EXERCISE AIM —
Extract every line of the listing that contains the string "vena". Case counts.

'''

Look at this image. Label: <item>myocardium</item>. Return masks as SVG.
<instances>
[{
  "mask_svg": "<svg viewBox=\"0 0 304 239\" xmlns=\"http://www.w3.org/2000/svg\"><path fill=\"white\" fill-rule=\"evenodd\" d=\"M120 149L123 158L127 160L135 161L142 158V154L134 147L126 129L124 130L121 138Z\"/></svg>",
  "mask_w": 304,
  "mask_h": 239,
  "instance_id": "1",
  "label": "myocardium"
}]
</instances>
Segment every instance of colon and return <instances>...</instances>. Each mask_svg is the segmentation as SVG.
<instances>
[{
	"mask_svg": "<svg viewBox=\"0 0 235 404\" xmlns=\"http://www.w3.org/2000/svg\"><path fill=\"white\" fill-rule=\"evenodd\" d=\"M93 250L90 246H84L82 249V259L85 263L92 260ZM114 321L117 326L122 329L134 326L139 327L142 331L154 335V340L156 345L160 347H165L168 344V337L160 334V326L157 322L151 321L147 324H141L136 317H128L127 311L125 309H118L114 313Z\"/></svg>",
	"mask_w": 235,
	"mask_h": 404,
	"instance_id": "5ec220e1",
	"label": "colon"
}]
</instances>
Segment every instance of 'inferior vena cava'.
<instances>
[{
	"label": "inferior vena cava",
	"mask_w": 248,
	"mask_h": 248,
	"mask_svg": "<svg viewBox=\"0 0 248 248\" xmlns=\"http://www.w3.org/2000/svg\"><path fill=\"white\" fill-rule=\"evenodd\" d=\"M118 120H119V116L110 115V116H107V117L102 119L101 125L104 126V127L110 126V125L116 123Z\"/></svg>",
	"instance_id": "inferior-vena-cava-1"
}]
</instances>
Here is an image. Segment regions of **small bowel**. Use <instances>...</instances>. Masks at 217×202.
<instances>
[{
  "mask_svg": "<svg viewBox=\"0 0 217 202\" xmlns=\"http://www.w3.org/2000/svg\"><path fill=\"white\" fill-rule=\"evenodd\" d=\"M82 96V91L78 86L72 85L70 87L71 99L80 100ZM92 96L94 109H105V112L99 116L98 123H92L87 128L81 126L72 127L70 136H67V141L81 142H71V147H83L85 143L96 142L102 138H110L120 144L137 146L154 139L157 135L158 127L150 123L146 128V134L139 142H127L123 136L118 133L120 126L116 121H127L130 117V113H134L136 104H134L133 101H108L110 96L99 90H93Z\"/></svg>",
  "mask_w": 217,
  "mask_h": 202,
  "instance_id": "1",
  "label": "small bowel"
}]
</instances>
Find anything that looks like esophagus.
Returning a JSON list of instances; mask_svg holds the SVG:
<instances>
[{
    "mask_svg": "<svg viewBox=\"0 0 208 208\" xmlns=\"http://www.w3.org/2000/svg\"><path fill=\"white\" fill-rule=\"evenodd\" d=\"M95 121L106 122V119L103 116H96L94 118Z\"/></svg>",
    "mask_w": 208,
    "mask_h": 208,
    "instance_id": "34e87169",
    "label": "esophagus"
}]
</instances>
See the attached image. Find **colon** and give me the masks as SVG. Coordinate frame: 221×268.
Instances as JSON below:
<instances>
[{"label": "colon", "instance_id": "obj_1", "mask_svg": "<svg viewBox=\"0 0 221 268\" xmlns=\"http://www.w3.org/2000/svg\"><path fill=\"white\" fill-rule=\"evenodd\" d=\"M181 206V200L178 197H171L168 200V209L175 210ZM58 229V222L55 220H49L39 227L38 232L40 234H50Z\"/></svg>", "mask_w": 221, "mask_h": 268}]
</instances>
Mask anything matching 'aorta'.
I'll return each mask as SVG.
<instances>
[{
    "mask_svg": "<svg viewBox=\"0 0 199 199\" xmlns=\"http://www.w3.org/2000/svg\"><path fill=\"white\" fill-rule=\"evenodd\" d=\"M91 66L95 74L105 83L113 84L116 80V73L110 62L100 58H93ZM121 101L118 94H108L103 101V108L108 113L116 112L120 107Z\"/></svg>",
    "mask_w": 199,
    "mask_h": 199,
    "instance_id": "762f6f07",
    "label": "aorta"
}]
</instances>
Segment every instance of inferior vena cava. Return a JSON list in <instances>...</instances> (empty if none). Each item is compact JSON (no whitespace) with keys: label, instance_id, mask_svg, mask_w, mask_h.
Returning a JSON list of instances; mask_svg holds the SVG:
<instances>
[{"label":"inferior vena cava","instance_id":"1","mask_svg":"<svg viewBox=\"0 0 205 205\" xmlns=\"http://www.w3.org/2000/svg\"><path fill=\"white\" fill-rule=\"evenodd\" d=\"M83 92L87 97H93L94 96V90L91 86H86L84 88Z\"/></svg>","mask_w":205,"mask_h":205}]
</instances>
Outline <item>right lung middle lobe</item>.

'''

THE REPLY —
Segment every instance of 'inferior vena cava'.
	"label": "inferior vena cava",
	"instance_id": "inferior-vena-cava-1"
Segment every instance of inferior vena cava. Return a JSON list in <instances>...</instances> (empty if none). Each item is compact JSON (no whitespace) with keys: label, instance_id, mask_svg, mask_w, mask_h.
[{"label":"inferior vena cava","instance_id":"1","mask_svg":"<svg viewBox=\"0 0 205 205\" xmlns=\"http://www.w3.org/2000/svg\"><path fill=\"white\" fill-rule=\"evenodd\" d=\"M83 92L87 97H93L94 96V90L91 86H86L84 88Z\"/></svg>","mask_w":205,"mask_h":205}]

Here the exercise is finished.